Work request - Starting with the line that contains "Select options", reproduce each line through the end of the listing below, with no other output.

Given records -
· · ·

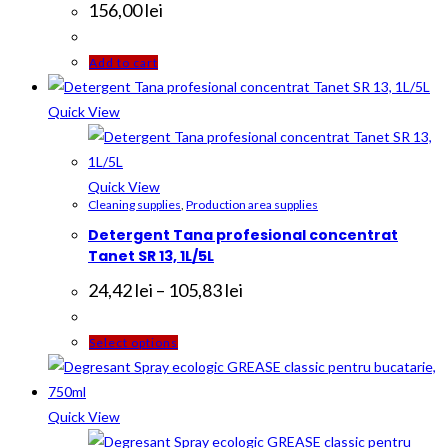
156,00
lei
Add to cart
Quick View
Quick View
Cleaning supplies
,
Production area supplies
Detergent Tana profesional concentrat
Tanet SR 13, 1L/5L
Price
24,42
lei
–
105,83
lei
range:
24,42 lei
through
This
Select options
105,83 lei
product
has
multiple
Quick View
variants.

· · ·

Answer section -
Select options
105,83 lei
product
has
multiple
Quick View
variants.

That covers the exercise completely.